Same here. I have always been fascinated by Woodstock.I have watched so much footage of it, and quasi documentaries,as well .To have Ang Lee tackle it and bring it to film.that really would be a treat.
I find that whole period fascinating,Haight Ashbury,woodstock.hippies,music,mystic religions,the whole nine yards.I would have loved to have been in my teens or twenties at that time.

Artiste:
When is this to be made ?

oilgun:
The Time Out London Review of the film:

Taking Woodstock (2009)
Director: Ang Lee
 
Author: Geoff Andrew 2009-05-16 10:42:18
Time Out Online Cannes Film Festival 2009

Undoubtedly one of Ang Lee's lighter films, 'Taking Woodstock' is also one of his better ones, and a welcome return to form after the ambitious but deeply flawed 'Lust, Caution'. Based on the memoirs of Elliot Tiber, it finds the director working once again with his long-term collaborator James Schamus, whose script boasts enough funny one-liners to keep one smiling throughout and, at least in the case of this writer, to laugh out loud at regular intervals.

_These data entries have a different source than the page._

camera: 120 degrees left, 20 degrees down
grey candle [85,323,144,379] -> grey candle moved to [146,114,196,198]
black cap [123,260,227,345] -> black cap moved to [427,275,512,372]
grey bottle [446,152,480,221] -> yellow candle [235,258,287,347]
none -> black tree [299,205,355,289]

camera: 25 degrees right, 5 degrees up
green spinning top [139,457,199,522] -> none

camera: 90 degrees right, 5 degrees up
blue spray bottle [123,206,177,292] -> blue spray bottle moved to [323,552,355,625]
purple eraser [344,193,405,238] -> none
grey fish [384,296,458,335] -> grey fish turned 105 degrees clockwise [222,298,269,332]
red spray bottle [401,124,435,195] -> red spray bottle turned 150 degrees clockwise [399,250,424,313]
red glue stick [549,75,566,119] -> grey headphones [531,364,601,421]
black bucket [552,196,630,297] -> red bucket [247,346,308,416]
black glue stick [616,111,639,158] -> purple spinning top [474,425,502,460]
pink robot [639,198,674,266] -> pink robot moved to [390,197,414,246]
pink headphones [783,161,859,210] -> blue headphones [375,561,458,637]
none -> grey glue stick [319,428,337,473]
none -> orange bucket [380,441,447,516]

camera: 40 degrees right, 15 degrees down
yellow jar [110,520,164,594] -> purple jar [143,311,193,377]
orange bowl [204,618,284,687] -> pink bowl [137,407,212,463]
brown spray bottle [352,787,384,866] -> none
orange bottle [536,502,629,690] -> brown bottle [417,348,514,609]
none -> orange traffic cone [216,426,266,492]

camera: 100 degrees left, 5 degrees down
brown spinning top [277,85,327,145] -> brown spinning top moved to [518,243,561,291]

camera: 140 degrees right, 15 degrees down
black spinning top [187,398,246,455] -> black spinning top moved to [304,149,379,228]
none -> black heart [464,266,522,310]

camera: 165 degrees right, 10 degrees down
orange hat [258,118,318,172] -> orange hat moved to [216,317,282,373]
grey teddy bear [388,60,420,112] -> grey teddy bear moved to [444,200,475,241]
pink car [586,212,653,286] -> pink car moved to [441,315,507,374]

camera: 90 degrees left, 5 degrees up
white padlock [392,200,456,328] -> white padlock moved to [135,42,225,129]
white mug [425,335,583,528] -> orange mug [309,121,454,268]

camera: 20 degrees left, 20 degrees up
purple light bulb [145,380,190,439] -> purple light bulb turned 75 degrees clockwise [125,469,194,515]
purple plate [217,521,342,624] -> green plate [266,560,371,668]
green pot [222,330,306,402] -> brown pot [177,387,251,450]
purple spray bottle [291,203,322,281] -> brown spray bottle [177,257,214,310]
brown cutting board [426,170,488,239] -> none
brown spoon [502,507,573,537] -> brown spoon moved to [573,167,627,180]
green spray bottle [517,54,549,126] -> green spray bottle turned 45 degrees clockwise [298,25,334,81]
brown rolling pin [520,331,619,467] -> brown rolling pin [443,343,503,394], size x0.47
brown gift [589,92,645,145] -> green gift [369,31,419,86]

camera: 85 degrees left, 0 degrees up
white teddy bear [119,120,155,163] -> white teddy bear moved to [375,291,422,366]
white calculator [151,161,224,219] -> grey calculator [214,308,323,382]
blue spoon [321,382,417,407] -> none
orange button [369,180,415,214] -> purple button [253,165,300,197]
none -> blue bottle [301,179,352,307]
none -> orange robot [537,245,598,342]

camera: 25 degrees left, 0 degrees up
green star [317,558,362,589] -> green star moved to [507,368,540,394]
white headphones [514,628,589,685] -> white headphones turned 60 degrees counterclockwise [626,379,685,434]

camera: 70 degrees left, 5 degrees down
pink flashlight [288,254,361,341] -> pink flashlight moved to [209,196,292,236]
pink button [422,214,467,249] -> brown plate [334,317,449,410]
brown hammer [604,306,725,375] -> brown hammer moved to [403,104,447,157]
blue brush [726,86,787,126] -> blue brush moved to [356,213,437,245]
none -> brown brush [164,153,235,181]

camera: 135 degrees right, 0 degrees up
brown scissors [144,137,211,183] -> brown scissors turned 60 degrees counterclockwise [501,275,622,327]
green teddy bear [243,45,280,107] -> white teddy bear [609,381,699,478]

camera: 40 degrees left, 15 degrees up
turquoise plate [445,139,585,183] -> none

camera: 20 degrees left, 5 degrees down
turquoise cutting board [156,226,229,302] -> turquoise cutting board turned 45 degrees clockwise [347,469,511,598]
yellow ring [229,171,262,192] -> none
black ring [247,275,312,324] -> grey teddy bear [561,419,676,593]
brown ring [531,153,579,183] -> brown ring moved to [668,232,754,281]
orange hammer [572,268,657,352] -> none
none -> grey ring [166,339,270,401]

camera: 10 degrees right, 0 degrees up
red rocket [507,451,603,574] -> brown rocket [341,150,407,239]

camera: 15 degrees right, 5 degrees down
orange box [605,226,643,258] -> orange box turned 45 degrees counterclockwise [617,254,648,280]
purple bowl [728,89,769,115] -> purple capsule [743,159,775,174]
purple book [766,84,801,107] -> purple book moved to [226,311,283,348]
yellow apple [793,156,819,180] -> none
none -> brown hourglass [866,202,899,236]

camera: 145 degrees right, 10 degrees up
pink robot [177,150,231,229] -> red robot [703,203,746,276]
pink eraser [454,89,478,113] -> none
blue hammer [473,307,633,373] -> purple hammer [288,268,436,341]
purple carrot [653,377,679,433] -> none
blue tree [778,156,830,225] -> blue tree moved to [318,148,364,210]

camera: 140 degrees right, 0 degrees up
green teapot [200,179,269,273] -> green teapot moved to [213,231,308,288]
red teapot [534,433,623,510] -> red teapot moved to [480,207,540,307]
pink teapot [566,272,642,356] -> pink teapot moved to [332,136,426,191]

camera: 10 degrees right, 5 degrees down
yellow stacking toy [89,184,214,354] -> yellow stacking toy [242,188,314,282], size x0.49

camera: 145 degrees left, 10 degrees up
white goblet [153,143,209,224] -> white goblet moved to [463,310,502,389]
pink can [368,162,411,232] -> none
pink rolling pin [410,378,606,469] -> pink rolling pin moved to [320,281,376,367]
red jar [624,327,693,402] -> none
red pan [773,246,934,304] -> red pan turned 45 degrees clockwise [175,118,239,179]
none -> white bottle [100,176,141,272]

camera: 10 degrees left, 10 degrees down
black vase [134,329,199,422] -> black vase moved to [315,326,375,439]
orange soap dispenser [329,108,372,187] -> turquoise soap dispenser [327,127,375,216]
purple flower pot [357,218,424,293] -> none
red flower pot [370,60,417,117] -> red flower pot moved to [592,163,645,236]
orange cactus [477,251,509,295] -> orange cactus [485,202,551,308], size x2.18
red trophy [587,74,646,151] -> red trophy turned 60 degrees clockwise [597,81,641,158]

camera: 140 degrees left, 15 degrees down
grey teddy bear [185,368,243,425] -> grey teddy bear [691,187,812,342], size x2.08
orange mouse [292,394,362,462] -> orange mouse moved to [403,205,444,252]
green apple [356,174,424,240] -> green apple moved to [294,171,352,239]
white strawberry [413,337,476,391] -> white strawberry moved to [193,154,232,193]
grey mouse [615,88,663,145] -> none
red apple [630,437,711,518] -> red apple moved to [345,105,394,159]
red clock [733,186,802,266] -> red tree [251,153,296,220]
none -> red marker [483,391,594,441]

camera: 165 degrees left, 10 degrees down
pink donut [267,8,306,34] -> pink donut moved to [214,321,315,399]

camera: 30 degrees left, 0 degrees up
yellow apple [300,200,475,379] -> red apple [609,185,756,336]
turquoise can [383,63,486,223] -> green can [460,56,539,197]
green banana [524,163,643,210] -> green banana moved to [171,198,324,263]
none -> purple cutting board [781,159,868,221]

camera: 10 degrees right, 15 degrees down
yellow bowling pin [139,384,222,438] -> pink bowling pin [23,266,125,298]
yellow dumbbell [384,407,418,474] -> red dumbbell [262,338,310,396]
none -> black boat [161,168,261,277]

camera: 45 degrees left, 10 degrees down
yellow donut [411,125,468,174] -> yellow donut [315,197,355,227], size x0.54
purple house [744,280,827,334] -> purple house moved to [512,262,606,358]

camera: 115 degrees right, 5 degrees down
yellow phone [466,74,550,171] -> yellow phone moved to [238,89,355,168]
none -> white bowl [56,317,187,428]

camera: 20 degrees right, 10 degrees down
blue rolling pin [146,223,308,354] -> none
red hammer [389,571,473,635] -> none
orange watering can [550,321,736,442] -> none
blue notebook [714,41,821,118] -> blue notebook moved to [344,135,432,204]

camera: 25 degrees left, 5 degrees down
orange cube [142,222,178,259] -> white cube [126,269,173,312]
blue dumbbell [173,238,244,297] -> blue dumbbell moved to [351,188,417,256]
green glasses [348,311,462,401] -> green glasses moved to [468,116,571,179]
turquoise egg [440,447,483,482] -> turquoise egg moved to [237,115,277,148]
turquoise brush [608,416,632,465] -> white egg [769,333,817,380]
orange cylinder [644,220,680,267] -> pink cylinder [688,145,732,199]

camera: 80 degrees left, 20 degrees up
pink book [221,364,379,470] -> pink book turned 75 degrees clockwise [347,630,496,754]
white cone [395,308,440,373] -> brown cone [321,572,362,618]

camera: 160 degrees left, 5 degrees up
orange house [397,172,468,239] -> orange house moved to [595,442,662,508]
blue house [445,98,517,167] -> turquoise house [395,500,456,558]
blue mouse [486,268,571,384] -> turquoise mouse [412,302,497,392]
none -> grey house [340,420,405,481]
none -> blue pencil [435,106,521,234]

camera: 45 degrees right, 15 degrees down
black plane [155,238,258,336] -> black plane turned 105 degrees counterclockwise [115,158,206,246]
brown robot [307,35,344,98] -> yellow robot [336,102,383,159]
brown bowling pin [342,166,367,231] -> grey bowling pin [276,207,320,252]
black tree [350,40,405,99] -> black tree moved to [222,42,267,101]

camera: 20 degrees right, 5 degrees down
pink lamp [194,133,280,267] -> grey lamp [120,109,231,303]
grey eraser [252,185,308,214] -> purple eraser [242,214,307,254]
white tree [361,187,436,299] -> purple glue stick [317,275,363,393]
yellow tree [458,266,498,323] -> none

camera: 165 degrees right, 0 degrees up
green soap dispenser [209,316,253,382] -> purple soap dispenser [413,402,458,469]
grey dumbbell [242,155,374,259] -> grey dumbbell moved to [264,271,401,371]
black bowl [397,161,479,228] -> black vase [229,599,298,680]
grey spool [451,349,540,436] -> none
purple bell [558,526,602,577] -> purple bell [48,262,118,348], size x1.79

Set in the Catskills, it centres on Elliot Teichberg (Demetri Martin), a modestly arty, slightly geeky would-be painter who is also head of the local Chamber of Commerce and an overly dutiful son to Sonia (Imelda Staunton in often hilariously bellicose Jewish-mother mode) and the downtrodden and ailing Jake (Henry Goodman); their run-down (or ill-run) motel Elliot is trying to help keep afloat even as he strives to organise a small arts festival for the ultra-conservative locals. Suddenly, he learns that the planned Woodstock rock festival can no longer be held at a nearby village. Elliot makes his move, having no idea of how many tickets will be on sale, let alone of how his neighbours might react to the prospect of an influx of hippies.